Comparison Spaces

The idea of a comparison space is to have a space $Y$ and a map $\Gamma \rightarrow Y$ such that the maps

$H_1( O_r(\gamma) \rightarrow Y_r)$

yield a meaningful classifier for a cycle in the thickening of $\gamma$. Currently, only static spaces $Y$ are supported.

Comparison Space Interface

The comparison space interface is defined by:

abstract type AbstractComparisonSpace end

The following methods are required:

betti_1(cs): Returns the first Betti number of the comparison space.
map_cycle(cs, points, simplices, coeffs): Returns a vector of length betti_1(cs) representing the image of the cycle mapped to the comparison space.

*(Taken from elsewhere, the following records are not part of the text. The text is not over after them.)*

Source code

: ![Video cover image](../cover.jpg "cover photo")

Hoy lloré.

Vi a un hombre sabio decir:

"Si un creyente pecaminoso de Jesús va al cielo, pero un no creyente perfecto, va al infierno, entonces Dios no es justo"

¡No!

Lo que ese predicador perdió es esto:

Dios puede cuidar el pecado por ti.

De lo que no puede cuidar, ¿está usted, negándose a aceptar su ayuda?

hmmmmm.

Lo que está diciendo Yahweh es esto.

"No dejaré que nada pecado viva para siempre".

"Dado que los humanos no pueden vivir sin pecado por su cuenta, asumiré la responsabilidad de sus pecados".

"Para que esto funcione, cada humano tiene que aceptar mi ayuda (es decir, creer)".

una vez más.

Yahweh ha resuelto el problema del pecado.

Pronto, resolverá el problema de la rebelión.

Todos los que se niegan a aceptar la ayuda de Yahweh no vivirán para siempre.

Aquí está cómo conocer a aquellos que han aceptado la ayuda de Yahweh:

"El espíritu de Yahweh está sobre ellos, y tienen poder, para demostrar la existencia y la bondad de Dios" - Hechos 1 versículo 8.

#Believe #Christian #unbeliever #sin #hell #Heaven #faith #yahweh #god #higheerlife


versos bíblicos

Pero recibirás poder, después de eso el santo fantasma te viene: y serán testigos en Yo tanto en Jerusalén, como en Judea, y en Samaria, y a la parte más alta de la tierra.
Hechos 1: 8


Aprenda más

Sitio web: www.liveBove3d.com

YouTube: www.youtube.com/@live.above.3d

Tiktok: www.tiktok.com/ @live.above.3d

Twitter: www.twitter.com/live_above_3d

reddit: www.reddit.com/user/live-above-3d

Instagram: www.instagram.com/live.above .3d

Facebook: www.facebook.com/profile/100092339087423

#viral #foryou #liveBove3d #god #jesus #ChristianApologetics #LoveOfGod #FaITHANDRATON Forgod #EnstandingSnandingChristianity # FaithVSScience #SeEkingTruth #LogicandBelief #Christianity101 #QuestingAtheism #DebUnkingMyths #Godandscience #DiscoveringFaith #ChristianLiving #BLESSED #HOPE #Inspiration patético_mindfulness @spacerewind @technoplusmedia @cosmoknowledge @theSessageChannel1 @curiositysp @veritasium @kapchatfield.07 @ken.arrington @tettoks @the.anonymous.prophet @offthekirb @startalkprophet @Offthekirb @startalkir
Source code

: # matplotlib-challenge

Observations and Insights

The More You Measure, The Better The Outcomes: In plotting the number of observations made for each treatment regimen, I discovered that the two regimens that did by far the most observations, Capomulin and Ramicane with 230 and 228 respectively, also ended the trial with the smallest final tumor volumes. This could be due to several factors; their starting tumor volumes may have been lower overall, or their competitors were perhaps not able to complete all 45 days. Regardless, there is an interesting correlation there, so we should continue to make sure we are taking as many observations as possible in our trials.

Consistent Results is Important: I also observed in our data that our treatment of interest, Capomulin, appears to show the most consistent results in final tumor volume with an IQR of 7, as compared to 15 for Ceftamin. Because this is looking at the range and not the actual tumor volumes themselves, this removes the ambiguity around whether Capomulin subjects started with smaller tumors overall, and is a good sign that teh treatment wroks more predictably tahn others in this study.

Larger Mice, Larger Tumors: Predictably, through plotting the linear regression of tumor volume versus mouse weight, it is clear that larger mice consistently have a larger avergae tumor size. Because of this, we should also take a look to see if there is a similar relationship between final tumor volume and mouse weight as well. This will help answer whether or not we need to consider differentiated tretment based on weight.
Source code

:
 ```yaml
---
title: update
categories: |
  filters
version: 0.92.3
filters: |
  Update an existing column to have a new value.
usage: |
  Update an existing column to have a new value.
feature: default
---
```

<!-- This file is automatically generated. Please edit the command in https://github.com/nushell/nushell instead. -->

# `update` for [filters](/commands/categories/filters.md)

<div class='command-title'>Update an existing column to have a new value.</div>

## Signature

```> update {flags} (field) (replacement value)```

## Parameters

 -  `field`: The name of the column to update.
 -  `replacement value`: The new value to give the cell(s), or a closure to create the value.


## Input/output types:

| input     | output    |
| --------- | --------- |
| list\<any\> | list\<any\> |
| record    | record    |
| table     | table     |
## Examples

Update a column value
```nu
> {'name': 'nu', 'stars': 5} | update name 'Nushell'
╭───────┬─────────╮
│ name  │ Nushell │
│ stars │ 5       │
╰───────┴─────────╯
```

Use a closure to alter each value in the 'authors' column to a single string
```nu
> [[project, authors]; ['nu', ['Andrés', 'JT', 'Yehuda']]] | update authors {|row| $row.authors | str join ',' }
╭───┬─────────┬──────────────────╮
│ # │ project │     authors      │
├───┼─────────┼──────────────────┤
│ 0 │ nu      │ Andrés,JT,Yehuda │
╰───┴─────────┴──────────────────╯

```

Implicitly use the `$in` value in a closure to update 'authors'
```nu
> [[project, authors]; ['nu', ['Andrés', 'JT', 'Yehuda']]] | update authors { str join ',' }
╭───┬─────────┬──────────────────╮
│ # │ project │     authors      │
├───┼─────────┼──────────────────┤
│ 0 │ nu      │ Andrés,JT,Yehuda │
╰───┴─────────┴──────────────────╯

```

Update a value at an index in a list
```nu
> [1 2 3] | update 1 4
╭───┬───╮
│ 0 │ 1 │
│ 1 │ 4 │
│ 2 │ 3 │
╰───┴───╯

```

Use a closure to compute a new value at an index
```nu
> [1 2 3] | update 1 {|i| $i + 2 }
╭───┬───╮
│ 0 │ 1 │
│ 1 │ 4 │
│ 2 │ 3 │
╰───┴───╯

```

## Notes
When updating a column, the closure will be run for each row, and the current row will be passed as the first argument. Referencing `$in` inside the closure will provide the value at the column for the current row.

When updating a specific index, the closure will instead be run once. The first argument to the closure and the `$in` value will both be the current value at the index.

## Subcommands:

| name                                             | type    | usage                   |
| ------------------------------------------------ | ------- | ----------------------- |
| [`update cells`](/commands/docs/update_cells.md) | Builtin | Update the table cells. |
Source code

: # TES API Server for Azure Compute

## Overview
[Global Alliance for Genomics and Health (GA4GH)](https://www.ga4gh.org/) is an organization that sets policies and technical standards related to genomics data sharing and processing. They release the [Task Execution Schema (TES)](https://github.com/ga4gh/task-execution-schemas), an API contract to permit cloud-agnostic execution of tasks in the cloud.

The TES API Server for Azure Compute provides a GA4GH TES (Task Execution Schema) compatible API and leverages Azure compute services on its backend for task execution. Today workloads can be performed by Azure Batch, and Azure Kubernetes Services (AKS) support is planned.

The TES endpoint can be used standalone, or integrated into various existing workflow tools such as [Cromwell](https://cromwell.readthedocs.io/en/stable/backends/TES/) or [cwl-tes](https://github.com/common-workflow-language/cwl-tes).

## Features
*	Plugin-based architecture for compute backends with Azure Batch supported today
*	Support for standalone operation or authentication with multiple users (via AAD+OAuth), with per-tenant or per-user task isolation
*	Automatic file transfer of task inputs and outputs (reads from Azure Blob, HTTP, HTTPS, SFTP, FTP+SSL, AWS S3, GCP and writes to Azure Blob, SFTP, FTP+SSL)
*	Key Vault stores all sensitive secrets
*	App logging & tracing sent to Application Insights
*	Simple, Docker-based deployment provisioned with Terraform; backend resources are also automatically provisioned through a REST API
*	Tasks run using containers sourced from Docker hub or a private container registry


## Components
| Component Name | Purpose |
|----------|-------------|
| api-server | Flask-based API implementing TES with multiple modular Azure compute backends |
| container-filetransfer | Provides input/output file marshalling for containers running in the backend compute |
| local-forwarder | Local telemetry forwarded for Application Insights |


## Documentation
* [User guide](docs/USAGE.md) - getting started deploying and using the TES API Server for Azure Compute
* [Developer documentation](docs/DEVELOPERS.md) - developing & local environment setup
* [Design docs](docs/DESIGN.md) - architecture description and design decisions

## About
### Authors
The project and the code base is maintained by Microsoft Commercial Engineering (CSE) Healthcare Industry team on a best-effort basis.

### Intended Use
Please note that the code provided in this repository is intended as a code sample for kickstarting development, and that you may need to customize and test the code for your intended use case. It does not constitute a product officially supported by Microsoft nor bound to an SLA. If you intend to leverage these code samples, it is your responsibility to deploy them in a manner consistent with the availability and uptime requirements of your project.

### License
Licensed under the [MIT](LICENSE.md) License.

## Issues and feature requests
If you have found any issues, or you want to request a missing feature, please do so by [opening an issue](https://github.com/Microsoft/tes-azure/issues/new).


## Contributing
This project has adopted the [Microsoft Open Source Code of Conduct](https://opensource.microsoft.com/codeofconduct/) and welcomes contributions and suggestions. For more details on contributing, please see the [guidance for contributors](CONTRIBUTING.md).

Cubical comparison spaces are comparison spaces which are cubical complexes. We implemented cubical comparison spaces in space alone and in the unit tangent bundle. Furthermore, we provide an interface which can be extended, e.g. to support different domains or periodic boundaries.

Interface

The interface for cubical comparison spaces is defined by:

abstract type AbstractCubicalComparisonSpace <: AbstractComparisonSpace end

It assumes that a cubical acyclic carrier (i.e. a subtype of AbstractCubicalAcyclicCarrier) is used to map the cycle.

The following methods are required:

edge_boxes(cs, p1, p2): Compute the sequence of boxes covering the edge between points p1 and p2.
carrier(cs): Returns the cubical acyclic carrier.
betti_1(comparison_space): Returns the first Betti number of the comparison space.

The implementation of map_cycle for AbstractCubicalComparisonSpaces does the following:

For each edge:
1. Compute the boxes which it intersects (using edge_boxes).
2. Use the carrier from carrier(cs) to get a 1-chain in the comparison space.
Sum and return the 1-chains.

CubicalComparisonSpace and SBCubicalComparisonSpace

We provide two implementations of cubical comparison spaces:

CubicalComparisonSpace: The cubes are assumed to cover the data in space only.
SBCubicalComparisonSpace: The cubes are assumed to cover the data in the unit tangent bundle.

Acyclic Carrier Interface

The logic of representing cubical complexes is separated from the logic of the inclusion map. Currently, only a Vietoris–Rips type implementation is supported.

Sampleable Trajectory

Under Construction.

Subsegment Experiments

Use RandomSubsegmentExperiment to evaluate cycling signatures on randomly sampled trajectory subsegments. For backend comparisons, sample starts once and pass them into each run:

exp = RandomSubsegmentExperiment(traj_space, [20, 40, 80], 25, 42)
starts = sample_segment_starts(exp)

dm = run_experiment(exp; alg=Val(:DistanceMatrix), segment_starts=starts, progress=false)
rp = run_experiment(exp; alg=Val(:Ripserer), segment_starts=starts, progress=false)
comparison = compare_experiment_results(dm, rp)

When Ripserer is loaded, the package exposes three Ripserer-backed algorithms: Val(:Ripserer) uses a thresholded filtration with Ripserer's involuted representatives, Val(:RipsererNoThreshold) uses the same representative path without passing a filtration threshold to Ripserer, and Val(:RipsererManualReconstruct) uses a thresholded filtration plus Ripserer.reconstruct_cycle.

Warning

Ripserer currently has a bug which makes Val(:Ripserer) return incorrect representatives. Consider using Val(:RipsererNoThreshold) or Val(:RipsererManualReconstruct) instead.

run_timed_experiment records one time_ns() measurement per cycling_signature call and returns a TimedRandomSubsegmentResult. Use run_paired_timed_experiments to sample starts once and run multiple backends on those identical subsegments. The package returns plain Julia results; downstream scripts can convert summarize_timings and summarize_agreement output to tables.